Geckos occupy the sweet spot as a low-maintenance yet friendly and even cuddly pet. In recent years, leopard geckos, in particular, have taken over our homes as one of the best companions to own, even for less experienced animal lovers and children. Before you bring your new reptile home, you’ll need to stack the pantry with gecko food, which is mostly just bugs. However, there are a few more steps that go into the gecko feeding process, and you’ll need to be well versed before you embark on this pet ownership journey.
No matter what species you get, your little lizard will love crunchy and delicious bugs. In fact, for most geckos, that’s all they eat. Even pelleted food probably won’t satiate, and your new friend most likely wants to hunt down his own crickets, too. That means you’ll need to be prepared to buy live insects for feeding, so make peace with that part before you dive in. Options include:
Variety is still the spice of life, even for a lizard.

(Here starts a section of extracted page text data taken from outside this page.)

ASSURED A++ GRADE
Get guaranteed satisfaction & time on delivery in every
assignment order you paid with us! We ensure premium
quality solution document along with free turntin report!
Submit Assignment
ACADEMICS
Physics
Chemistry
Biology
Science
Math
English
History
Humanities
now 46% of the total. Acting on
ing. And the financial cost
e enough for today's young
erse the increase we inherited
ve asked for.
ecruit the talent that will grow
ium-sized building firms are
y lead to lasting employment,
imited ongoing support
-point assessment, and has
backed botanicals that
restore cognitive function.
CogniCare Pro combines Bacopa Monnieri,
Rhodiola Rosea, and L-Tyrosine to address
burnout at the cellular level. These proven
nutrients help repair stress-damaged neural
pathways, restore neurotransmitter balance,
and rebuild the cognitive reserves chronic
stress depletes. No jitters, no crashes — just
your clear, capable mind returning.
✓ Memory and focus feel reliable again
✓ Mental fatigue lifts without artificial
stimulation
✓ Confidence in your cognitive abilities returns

Mix things up when it comes to what type of critter you feed him to give him the proper vitamins and minerals (you’ll also want to gut-load, but more on that later). Every pet has a favorite, and you may notice he looks extra pleased when devouring a mealworm or fruit fly. Feel free to indulge his top foods, though — like dealing with a toddler — you’ll need to insist he finish his crickets, too.
It’s normal to want to share your snack with your pet. But here’s where it gets tricky: Most pet geckos cannot eat anything that you like to eat (unless you enjoy crunchy insects). In fact, even the fruit or lettuce other lizards snack on will seriously harm or kill your leo. They simply cannot digest it because they lack the chemicals to do so in their little tummies. A few species — day geckos, for example —do enjoy the occasional fruit snack, but even then, they mostly want to gobble up grubs.

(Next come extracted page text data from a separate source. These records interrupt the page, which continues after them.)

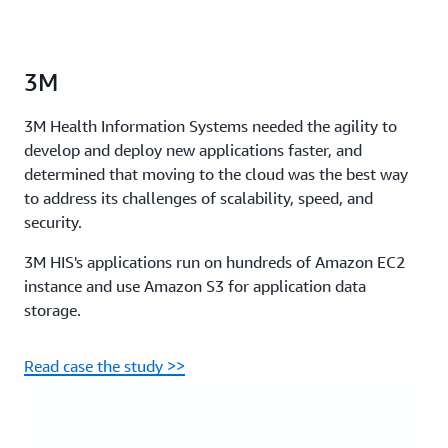
3M
3M Health Information Systems needed the agility to
develop and deploy new applications faster, and
determined that moving to the cloud was the best way
to address its challenges of scalability, speed, and
security.
3M HIS's applications run on hundreds of Amazon EC2
instance and use Amazon S3 for application data
storage.
Read case the study >>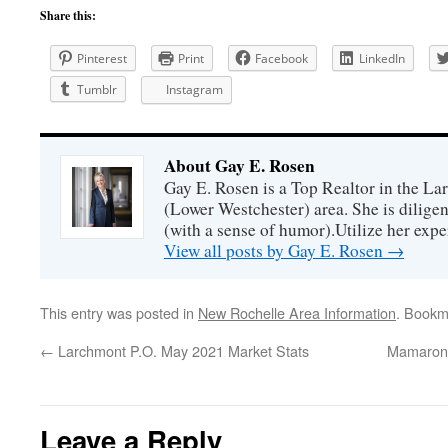
Share this:
Pinterest
Print
Facebook
LinkedIn
Tumblr
Instagram
About Gay E. Rosen
Gay E. Rosen is a Top Realtor in the L
(Lower Westchester) area. She is diligen
(with a sense of humor).Utilize her exper
View all posts by Gay E. Rosen
→
This entry was posted in
New Rochelle Area Information
. Bookm
←
Larchmont P.O. May 2021 Market Stats
Mamarone
Leave a Reply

Okay, so you’ve purchased some crickets, worms, roaches, and flies, for starters. Now what? As his parent, one of your tricky jobs includes getting your gecko the right nutrients, and, unfortunately, you will need to add a little something to his meal to do so. In the wild, bugs eat practically constantly and therefore contain all the needed vitamins in their bodies when they are subsequently eaten by a reptile. However, if you purchase live insects and don’t feed them, they will lack the basic necessities your animal desires.
Luckily, this is an easy fix. These insects are hungry, too, and just putting food in their container will entice them to a meal. You can give them fruit, fish food, or grains about 24 hours before placing them in the tank. Make sure they chow down on it, though they almost always do.
On top of this, geckos need calcium in large supply. Some of that will come from the gut loading or the bugs themselves, but we also recommend calcium powder. You can find this at any pet store and will need to dust it on their prey before they go hunting.
Don’t stop there. For best results, invest also in a multivitamin to add sparingly to his dinner. Without his supplements, he could get sick, especially with metabolic bone disease.
If you bring home a baby or juvie, you’ll start by feeding him every day. Since many geckos are nocturnal (the day gecko being an obvious exception), they prefer a nighttime meal. You’ll want to get into the habit of feeding him at about the same time every evening. Once your pet gets a little bigger, you’ll switch to about every other day. And finally, at a year, you’ll cut it down to three times per week.
As the frequency decreases, the amount of food increases since your little guy is getting bigger. Common wisdom says that you set the timer for 10 minutes and start the feeding process, stopping when the beep goes off. However, you can also judge based on how many bugs he needs, paying attention to your particular gecko but sticking with around seven insects each time.
To finish your feeding schedule, find a good way to keep track of which bugs he’s had in any given week. Crickets and mealworms should stay as the primary source of food since they contain the best nutrition. However, fatty waxworms or superworms will get your gecko jumping with joy. Stick with doling out those treats only once per week. For smaller geckos, flies are the way to go since the larger creepy-crawlies give the smaller breeds trouble.
It might seem like a lot at first, but you’ll get into a routine right away. Consider putting up a whiteboard or using an app to track his meals and treats, especially if more than one person handles his feedings. Most importantly, always keep him well-stocked in water since geckos can dehydrate easily and need something to wash down all the bugs.